Try it:
Look through the records below for the line holding "No special Firestore". Write it out exactly, with each following line through the line holding "1. Number of content submissions per day".
Segment Start: Record extracts
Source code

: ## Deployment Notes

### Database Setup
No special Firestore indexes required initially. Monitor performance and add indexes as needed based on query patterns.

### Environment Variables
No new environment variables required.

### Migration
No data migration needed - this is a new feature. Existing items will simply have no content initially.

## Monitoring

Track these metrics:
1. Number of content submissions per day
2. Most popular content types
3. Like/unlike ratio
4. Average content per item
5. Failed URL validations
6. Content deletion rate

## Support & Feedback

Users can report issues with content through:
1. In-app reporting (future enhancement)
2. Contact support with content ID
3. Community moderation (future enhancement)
Segment End: Record extracts
Exercise response:
No special Firestore indexes required initially. Monitor performance and add indexes as needed based on query patterns.

### Environment Variables
No new environment variables required.

### Migration
No data migration needed - this is a new feature. Existing items will simply have no content initially.

## Monitoring

Track these metrics:
1. Number of content submissions per day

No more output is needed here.